İPEKYÜZ: ESNAFIN ELEKTRİĞİ BORCUNDAN DOLAYI KESİLİRKEN, ELEKTRİK ŞİRKETİNİN BORCU SİLİNİYOR

Antalya Kaleiçi kafe ve bar esnafını ziyaret eden HDP milletvekili Necdet İpekyüz HDP Emek, Ekoloji, Sağlık ve Sosyal Politikalar ve Ekonomi Komisyonları olarak 'İş ve Aş buluşmalarıyla' tüm kesimlerle bir araya gelip ekonomiye çözüm üretmeye sorunları daha iyi anlamaya çalıştıklarını söyledi.

Antalya'nın birçok kimlik ve inancı bir araya getirdiğini söyleyen İpekyüz, "Büyük bir gelir dağılımı adaletsizliği var. Makas çok geniş. Bu makasın daralması gerekiyor. Bakan otelci olduğu için büyük otel sahipleri biraz destek alabilse de büyük bir bölümü alamıyor. Esnaf destek alamıyor, kayıt dışı çalışan işçi ve işletmeler alamıyor. Turizm sadece otel de değil. Cafe restoran emekçileri ve esnafları bu süreçte düşünülmüyor turizm desteklerinde. Esnafın elektriği borcundan ötürü kesilirken elektrik şirketlerin borcu siliniyor. İktidarın tercihleri savaştan saraydan yandaştan yana biz halkın bütçesini talep ediyoruz birlikte bunu yaygınlaştırmak istiyoruz" dedi.

'ÇAREMİZ KALMADI' 

Kaleiçi'nde ismini vermek istemeyen bir esnaf ise borçlarından kaynaklı  5 haziran tarihinde elektriğinin kesileceğini söyleyerek, "25 bin TL kredi için kredi kartı alma kriteri koydu Ziraat Bankası faiziyle kredi bile çekemiyoruz. Daha ilk destek için yeni başvurduk bu 5 binin TL’lik destek için. O da olacak mı bilmiyoruz. Özgürlüklerin kısıtlanması başta turizmi etkiliyor, turistler tavır alıp gelmiyor. 500 esnafın 450 si burada başvurmalarına rağmen destek alamadı. Ziraat bankası faizli krediyi bile kredi kartı alma şartıyla veriyor çaremiz kalmadı" diye konuştu. 

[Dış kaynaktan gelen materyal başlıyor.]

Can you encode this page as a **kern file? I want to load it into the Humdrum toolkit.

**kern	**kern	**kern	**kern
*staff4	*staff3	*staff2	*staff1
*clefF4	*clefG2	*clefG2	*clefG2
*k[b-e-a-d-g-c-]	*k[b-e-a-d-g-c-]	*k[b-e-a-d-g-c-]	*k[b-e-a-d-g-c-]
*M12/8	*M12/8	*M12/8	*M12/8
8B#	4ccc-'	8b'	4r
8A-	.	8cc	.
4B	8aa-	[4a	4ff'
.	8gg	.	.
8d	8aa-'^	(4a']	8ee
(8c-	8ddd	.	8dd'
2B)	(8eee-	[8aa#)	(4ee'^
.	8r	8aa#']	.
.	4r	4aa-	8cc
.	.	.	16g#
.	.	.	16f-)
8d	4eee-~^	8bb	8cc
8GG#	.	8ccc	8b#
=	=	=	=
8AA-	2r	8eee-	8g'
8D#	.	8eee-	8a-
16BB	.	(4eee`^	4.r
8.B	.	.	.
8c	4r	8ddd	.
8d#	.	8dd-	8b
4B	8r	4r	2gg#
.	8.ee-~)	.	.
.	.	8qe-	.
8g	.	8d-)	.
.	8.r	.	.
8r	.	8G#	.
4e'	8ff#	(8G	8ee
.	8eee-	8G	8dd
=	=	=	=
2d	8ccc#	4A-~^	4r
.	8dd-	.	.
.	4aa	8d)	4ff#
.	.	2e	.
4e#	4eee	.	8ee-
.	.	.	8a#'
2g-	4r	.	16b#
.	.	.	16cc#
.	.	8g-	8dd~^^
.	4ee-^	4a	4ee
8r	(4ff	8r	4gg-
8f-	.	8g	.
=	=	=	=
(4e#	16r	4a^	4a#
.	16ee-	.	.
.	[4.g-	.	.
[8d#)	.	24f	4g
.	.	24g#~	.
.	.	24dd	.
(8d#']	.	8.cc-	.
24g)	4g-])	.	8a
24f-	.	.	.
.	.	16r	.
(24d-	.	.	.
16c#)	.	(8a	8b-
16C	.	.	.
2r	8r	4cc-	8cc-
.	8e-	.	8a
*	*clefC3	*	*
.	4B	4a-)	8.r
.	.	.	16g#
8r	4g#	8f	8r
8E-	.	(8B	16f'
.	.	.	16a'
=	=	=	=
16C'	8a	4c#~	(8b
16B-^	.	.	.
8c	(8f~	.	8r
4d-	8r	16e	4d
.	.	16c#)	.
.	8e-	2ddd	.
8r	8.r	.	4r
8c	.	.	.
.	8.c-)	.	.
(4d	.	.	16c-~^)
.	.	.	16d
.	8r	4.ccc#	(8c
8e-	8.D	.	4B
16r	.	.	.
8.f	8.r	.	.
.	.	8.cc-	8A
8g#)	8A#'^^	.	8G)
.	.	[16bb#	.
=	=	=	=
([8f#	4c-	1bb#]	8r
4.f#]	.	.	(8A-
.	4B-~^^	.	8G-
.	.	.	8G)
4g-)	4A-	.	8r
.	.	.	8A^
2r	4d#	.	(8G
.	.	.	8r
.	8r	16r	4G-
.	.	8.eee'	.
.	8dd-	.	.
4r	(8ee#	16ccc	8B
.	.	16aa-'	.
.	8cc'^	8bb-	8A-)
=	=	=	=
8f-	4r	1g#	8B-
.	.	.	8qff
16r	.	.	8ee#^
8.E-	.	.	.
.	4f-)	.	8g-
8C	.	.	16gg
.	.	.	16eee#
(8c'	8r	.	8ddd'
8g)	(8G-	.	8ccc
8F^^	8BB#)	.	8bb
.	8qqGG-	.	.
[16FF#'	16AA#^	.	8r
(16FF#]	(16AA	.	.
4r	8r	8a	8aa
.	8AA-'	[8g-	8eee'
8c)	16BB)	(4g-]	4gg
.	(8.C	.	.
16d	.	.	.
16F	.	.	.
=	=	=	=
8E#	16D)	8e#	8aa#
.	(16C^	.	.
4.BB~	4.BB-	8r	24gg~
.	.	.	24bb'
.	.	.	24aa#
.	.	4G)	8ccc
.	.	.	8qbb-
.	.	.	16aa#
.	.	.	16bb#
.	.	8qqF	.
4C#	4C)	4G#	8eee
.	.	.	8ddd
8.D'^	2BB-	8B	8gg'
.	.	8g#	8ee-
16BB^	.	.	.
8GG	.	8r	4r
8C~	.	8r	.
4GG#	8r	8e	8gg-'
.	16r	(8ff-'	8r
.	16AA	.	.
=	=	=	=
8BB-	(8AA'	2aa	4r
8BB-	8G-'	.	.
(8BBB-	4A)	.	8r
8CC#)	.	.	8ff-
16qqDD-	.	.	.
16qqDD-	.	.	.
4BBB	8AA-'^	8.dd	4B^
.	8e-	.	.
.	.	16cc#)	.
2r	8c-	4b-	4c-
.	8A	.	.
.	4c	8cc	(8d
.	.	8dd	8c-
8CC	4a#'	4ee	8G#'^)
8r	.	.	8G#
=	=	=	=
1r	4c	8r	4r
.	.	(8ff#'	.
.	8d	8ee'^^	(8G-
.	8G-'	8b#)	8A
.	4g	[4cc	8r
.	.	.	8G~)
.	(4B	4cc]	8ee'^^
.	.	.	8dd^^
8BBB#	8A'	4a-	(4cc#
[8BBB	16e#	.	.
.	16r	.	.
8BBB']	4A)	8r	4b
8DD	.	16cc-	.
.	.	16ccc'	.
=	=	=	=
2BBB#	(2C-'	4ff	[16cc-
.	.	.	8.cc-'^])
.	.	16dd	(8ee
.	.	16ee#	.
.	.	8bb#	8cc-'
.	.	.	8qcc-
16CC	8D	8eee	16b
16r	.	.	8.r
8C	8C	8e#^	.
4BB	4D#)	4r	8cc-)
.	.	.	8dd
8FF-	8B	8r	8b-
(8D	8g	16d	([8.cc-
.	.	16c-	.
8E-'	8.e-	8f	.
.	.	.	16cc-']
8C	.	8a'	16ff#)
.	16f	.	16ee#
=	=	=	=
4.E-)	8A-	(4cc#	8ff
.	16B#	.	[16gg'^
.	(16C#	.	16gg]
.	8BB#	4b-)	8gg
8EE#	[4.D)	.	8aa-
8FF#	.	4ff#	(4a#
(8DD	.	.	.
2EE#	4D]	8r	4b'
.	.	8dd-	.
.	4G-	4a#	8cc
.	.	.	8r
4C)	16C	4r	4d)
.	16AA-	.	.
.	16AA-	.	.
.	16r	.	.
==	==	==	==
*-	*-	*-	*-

'YOKSULLAŞTIRIP BİAT ETTİRİYORLAR' 

Midyecilere 5 yıldır kale kapısı dâhil hiçbir yerde çalışmalarına izin vermediğini söyleyen esnaf, "Çeşitli bahaneler sunarak zorluyorlar, midyecilerin ekmekleriyle oynuyorlar. Yandaş kesim bizi yoksullaştırıp biat ettirmeye çalışıyor. Oteller haraca bağlanıp ele geçiriliyor. Mafyalaşma var. Kaleiçi’nde en küçük mekanda bile yandaş olup olmaman arasında fark var. Muhalifsen tependen inmiyorlar. AKP il başkanlığından tanıdığın yoksa iş yapman iş bulman mümkün değil artık. Bakanın tur şirketi dışında şirketler batıyor, yandaş olmayan oteller ruhsat sertifika alamıyor. Bu pandamı resmen yeni bir baskı mekanizmasına döndü muhalifler üzerinde" dedi.